== TEXT SEGMENT ==
-- Opening Marker --
Sallitt can be reached at sallitt at post dot harvard dot edu.
 

Alex Morrison, Producer

Alex Morrison is a database project manager and computer sciences teacher in NYC. HONEYMOON is her first film as producer. She can be reached at amorr at earthlink dot net.
 

Bill Gerstel, Producer

Bill Gerstel is a full-time musician who has played drums in the bands 3 Teens Kill 4 (No Motive), the Mad Scene, Spongehead, Raving Noah, Pinataland, and Regular Einstein. HONEYMOON is his first film production; he can be reached at mrping at earthlink dot net.
 

David S. Park, Director of Photography

HONEYMOON was David Park’s debut feature as director of photography; his second feature was John Hussar’s BLUR OF INSANITY. His television work includes several shows for MTV and a four-month stint in China filming giant pandas for National Geographic. Park has shot music videos for the Ben Folds Five, Ween, and Lida Husik, and commercials for Burger King and Nicole Miller Fashions. He can be reached at parkfoto at earthlink dot.net.


Robin Burchill, Editor-Associate Producer

Robin Burchill is an editor for Chemistry, a NYC video postproduction company. Before that, she was an editor at Consulate from 1992 to 2002. She has edited music videos for Cheap Trick, Joan Osborne, Mariah Carey, Edie Brickell, and Deee-Lite, and commercials for AT&T, Coca-Cola, MTV, Sony, MCI, ESPN, Converse, and Loreal. The directors she has worked with include Larry Clark, Gus Van Sant, Steve Buscemi, and Matthew Harrison; she was the Avid editor on Harrison’s feature RHYTHM THIEF and edited his short film I’LL MAKE YOU EAT ROSES. Her television work includes a segment of the MTV program “Ain’t Nuthin’ but a She Thing.” She can be reached at robin at chemistryny dot com.
 

Edith Meeks (Mimi)

Edith Meeks had the top-billed role in Todd Haynes’ POISON, winner of the Sundance Festival’s Grand Prize in 1991. She has also appeared in Haynes’ SAFE, Russ Hexter’s DADETOWN, Michael Gitlin’s BERENICE, and Peter Coston’s THE SNOW FIELD. Meeks has performed with the Actors Theatre of Louisville, the People's Light & Theatre Company, Sharon Stage, the HB Playwright's Foundation, and the Circle Repertory Lab. She has taught acting at the HB Studio, the New School, Hunter College, and Swarthmore College, and is currently serving as the director of HB Studio. Meeks has a B.A. from Yale University. She can be reached at edimeeks at aol dot com.
-- Closing Marker --
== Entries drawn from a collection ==
-- Opening Marker --
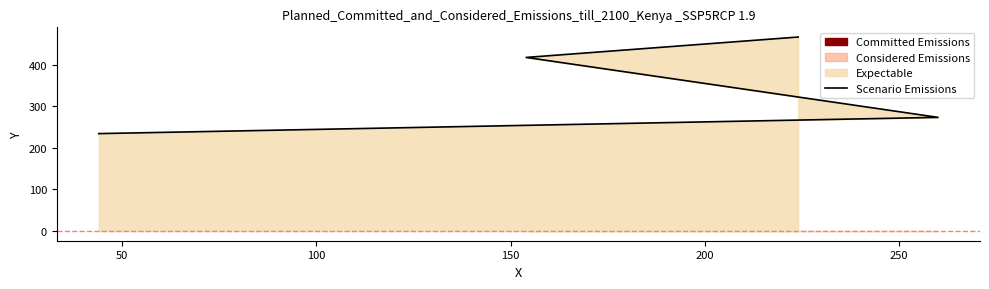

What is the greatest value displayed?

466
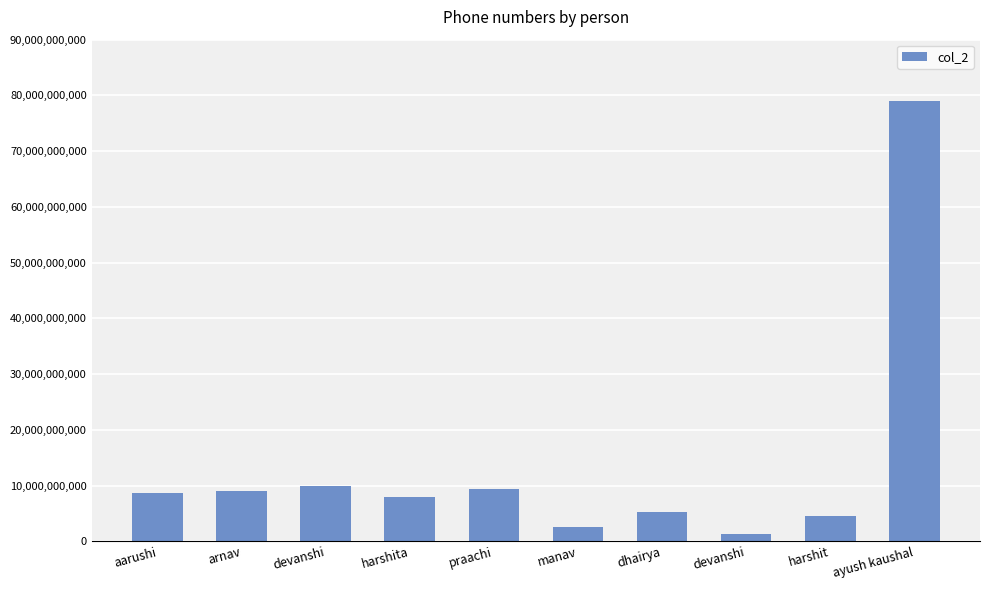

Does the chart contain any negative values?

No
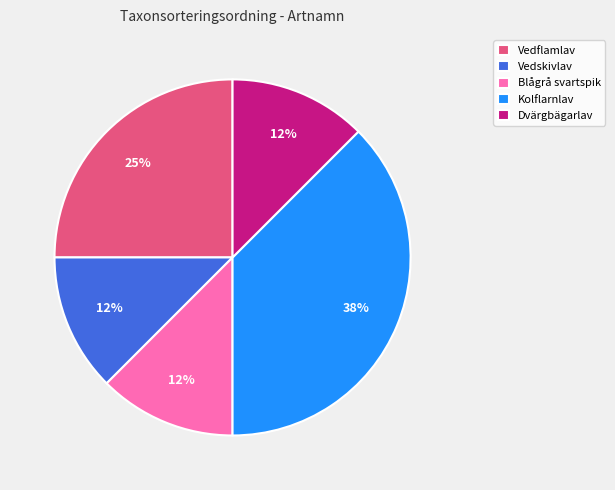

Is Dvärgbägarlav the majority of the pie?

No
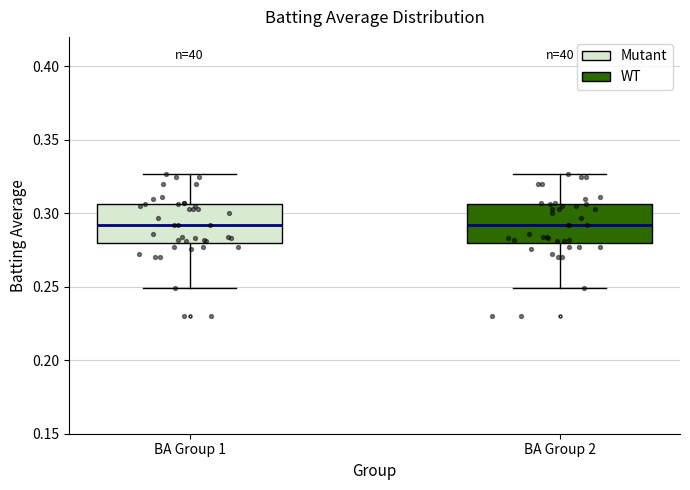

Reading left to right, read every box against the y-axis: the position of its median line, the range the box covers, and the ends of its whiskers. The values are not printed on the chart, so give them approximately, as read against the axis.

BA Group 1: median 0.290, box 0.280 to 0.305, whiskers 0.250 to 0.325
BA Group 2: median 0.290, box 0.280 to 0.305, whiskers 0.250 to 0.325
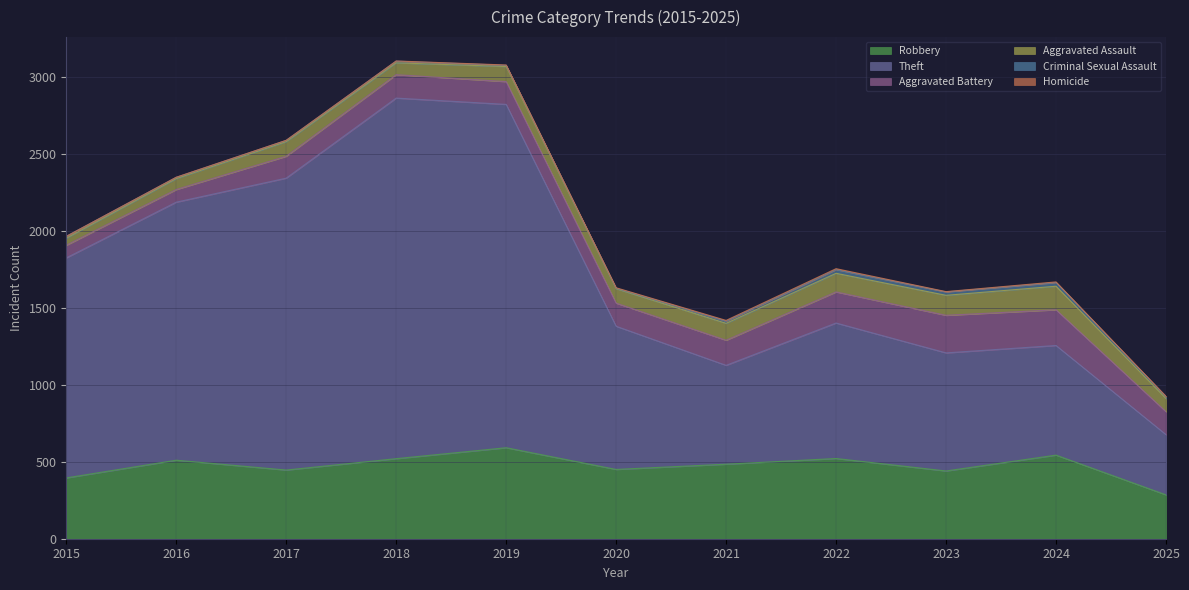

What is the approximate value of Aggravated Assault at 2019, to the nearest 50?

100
-- Closing Marker --
== WHAT TO WORK ON ==
**1)** Extract everything from "Sallitt can be" down to "mrping at earthlink dot net." in the HONEYMOON bios.
**2)** Copy the rows from the line containing "Does the chart contain any negative values?" down to the line containing "Reading left to right, read", including both of those lines. Leave the pictures out.
The HONEYMOON bios and the rows come from separate sources.

== RESULTS FOR EACH TASK ==
**1)**
Sallitt can be reached at sallitt at post dot harvard dot edu.
 

Alex Morrison, Producer

Alex Morrison is a database project manager and computer sciences teacher in NYC. HONEYMOON is her first film as producer. She can be reached at amorr at earthlink dot net.
 

Bill Gerstel, Producer

Bill Gerstel is a full-time musician who has played drums in the bands 3 Teens Kill 4 (No Motive), the Mad Scene, Spongehead, Raving Noah, Pinataland, and Regular Einstein. HONEYMOON is his first film production; he can be reached at mrping at earthlink dot net.

**2)**
Does the chart contain any negative values?

No

Is Dvärgbägarlav the majority of the pie?

No

Reading left to right, read every box against the y-axis: the position of its median line, the range the box covers, and the ends of its whiskers. The values are not printed on the chart, so give them approximately, as read against the axis.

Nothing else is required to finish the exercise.